• REQUIRED WORK: Repeat the data exactly, with every line included.
PROVIDED DATA START
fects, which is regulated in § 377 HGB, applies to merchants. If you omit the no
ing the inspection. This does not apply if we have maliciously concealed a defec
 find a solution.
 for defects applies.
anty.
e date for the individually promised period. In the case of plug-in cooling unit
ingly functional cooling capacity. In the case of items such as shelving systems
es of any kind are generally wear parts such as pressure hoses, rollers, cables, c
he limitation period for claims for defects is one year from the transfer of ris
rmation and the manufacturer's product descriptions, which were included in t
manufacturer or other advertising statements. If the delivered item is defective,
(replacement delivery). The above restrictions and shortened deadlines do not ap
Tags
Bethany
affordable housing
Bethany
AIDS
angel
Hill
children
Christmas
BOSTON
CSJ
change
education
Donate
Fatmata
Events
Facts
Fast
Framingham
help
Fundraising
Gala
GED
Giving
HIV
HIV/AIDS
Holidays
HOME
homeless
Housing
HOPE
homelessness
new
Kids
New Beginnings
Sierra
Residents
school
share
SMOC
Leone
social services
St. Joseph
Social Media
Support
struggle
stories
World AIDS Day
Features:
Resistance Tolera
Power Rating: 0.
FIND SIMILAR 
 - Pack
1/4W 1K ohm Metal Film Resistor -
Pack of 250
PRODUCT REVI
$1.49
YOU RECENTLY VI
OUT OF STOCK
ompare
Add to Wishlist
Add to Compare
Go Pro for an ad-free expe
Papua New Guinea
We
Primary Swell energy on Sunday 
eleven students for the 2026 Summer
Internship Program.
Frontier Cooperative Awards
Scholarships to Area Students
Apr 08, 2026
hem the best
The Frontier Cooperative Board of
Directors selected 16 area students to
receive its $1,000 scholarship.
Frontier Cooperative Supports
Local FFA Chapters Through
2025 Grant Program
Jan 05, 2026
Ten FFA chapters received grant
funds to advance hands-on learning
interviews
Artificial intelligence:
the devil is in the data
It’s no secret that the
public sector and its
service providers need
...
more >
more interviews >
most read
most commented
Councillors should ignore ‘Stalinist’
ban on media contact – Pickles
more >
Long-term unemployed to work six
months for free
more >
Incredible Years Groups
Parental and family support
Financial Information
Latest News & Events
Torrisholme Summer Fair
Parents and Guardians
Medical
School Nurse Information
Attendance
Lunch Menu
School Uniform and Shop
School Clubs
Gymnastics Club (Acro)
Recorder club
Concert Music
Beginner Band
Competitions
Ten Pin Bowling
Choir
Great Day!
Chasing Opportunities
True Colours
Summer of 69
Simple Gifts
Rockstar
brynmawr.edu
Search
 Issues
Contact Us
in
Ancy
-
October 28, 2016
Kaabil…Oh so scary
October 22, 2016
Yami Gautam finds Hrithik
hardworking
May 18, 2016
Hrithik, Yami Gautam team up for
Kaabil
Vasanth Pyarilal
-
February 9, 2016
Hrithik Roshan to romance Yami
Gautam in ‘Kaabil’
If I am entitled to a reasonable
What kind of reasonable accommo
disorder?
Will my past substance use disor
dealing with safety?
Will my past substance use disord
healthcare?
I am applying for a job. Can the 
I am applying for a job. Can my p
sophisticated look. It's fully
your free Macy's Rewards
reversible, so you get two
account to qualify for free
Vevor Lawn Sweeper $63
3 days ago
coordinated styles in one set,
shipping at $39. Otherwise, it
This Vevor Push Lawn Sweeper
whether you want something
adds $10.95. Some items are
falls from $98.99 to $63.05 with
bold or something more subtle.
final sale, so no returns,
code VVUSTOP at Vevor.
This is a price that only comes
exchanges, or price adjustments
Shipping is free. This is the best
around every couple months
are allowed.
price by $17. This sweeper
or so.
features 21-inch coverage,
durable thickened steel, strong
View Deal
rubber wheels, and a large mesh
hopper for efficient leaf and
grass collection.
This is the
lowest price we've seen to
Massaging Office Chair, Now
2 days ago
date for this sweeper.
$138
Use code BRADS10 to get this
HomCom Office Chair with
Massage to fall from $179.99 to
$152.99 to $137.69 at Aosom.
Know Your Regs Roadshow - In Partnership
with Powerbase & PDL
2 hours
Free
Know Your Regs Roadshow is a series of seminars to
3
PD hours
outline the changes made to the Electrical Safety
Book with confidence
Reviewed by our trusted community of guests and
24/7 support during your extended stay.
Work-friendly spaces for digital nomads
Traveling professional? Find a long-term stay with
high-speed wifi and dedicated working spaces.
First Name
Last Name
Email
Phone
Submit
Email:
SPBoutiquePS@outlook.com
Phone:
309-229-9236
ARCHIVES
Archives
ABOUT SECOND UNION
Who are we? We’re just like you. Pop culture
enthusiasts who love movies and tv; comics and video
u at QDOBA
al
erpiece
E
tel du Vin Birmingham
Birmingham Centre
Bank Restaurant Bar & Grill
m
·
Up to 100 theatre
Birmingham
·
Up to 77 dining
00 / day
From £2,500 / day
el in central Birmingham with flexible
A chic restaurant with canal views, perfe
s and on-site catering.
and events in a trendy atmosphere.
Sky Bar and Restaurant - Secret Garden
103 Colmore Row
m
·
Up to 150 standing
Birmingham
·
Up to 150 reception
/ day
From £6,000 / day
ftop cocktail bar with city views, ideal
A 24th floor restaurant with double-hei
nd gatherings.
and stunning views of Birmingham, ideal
PROVIDED DATA END
• EXERCISE ANSWER:
fects, which is regulated in § 377 HGB, applies to merchants. If you omit the no
ing the inspection. This does not apply if we have maliciously concealed a defec
 find a solution.
 for defects applies.
anty.
e date for the individually promised period. In the case of plug-in cooling unit
ingly functional cooling capacity. In the case of items such as shelving systems
es of any kind are generally wear parts such as pressure hoses, rollers, cables, c
he limitation period for claims for defects is one year from the transfer of ris
rmation and the manufacturer's product descriptions, which were included in t
manufacturer or other advertising statements. If the delivered item is defective,
(replacement delivery). The above restrictions and shortened deadlines do not ap
Tags
Bethany
affordable housing
Bethany
AIDS
angel
Hill
children
Christmas
BOSTON
CSJ
change
education
Donate
Fatmata
Events
Facts
Fast
Framingham
help
Fundraising
Gala
GED
Giving
HIV
HIV/AIDS
Holidays
HOME
homeless
Housing
HOPE
homelessness
new
Kids
New Beginnings
Sierra
Residents
school
share
SMOC
Leone
social services
St. Joseph
Social Media
Support
struggle
stories
World AIDS Day
Features:
Resistance Tolera
Power Rating: 0.
FIND SIMILAR 
 - Pack
1/4W 1K ohm Metal Film Resistor -
Pack of 250
PRODUCT REVI
$1.49
YOU RECENTLY VI
OUT OF STOCK
ompare
Add to Wishlist
Add to Compare
Go Pro for an ad-free expe
Papua New Guinea
We
Primary Swell energy on Sunday 
eleven students for the 2026 Summer
Internship Program.
Frontier Cooperative Awards
Scholarships to Area Students
Apr 08, 2026
hem the best
The Frontier Cooperative Board of
Directors selected 16 area students to
receive its $1,000 scholarship.
Frontier Cooperative Supports
Local FFA Chapters Through
2025 Grant Program
Jan 05, 2026
Ten FFA chapters received grant
funds to advance hands-on learning
interviews
Artificial intelligence:
the devil is in the data
It’s no secret that the
public sector and its
service providers need
...
more >
more interviews >
most read
most commented
Councillors should ignore ‘Stalinist’
ban on media contact – Pickles
more >
Long-term unemployed to work six
months for free
more >
Incredible Years Groups
Parental and family support
Financial Information
Latest News & Events
Torrisholme Summer Fair
Parents and Guardians
Medical
School Nurse Information
Attendance
Lunch Menu
School Uniform and Shop
School Clubs
Gymnastics Club (Acro)
Recorder club
Concert Music
Beginner Band
Competitions
Ten Pin Bowling
Choir
Great Day!
Chasing Opportunities
True Colours
Summer of 69
Simple Gifts
Rockstar
brynmawr.edu
Search
 Issues
Contact Us
in
Ancy
-
October 28, 2016
Kaabil…Oh so scary
October 22, 2016
Yami Gautam finds Hrithik
hardworking
May 18, 2016
Hrithik, Yami Gautam team up for
Kaabil
Vasanth Pyarilal
-
February 9, 2016
Hrithik Roshan to romance Yami
Gautam in ‘Kaabil’
If I am entitled to a reasonable
What kind of reasonable accommo
disorder?
Will my past substance use disor
dealing with safety?
Will my past substance use disord
healthcare?
I am applying for a job. Can the 
I am applying for a job. Can my p
sophisticated look. It's fully
your free Macy's Rewards
reversible, so you get two
account to qualify for free
Vevor Lawn Sweeper $63
3 days ago
coordinated styles in one set,
shipping at $39. Otherwise, it
This Vevor Push Lawn Sweeper
whether you want something
adds $10.95. Some items are
falls from $98.99 to $63.05 with
bold or something more subtle.
final sale, so no returns,
code VVUSTOP at Vevor.
This is a price that only comes
exchanges, or price adjustments
Shipping is free. This is the best
around every couple months
are allowed.
price by $17. This sweeper
or so.
features 21-inch coverage,
durable thickened steel, strong
View Deal
rubber wheels, and a large mesh
hopper for efficient leaf and
grass collection.
This is the
lowest price we've seen to
Massaging Office Chair, Now
2 days ago
date for this sweeper.
$138
Use code BRADS10 to get this
HomCom Office Chair with
Massage to fall from $179.99 to
$152.99 to $137.69 at Aosom.
Know Your Regs Roadshow - In Partnership
with Powerbase & PDL
2 hours
Free
Know Your Regs Roadshow is a series of seminars to
3
PD hours
outline the changes made to the Electrical Safety
Book with confidence
Reviewed by our trusted community of guests and
24/7 support during your extended stay.
Work-friendly spaces for digital nomads
Traveling professional? Find a long-term stay with
high-speed wifi and dedicated working spaces.
First Name
Last Name
Email
Phone
Submit
Email:
SPBoutiquePS@outlook.com
Phone:
309-229-9236
ARCHIVES
Archives
ABOUT SECOND UNION
Who are we? We’re just like you. Pop culture
enthusiasts who love movies and tv; comics and video
u at QDOBA
al
erpiece
E
tel du Vin Birmingham
Birmingham Centre
Bank Restaurant Bar & Grill
m
·
Up to 100 theatre
Birmingham
·
Up to 77 dining
00 / day
From £2,500 / day
el in central Birmingham with flexible
A chic restaurant with canal views, perfe
s and on-site catering.
and events in a trendy atmosphere.
Sky Bar and Restaurant - Secret Garden
103 Colmore Row
m
·
Up to 150 standing
Birmingham
·
Up to 150 reception
/ day
From £6,000 / day
ftop cocktail bar with city views, ideal
A 24th floor restaurant with double-hei
nd gatherings.
and stunning views of Birmingham, ideal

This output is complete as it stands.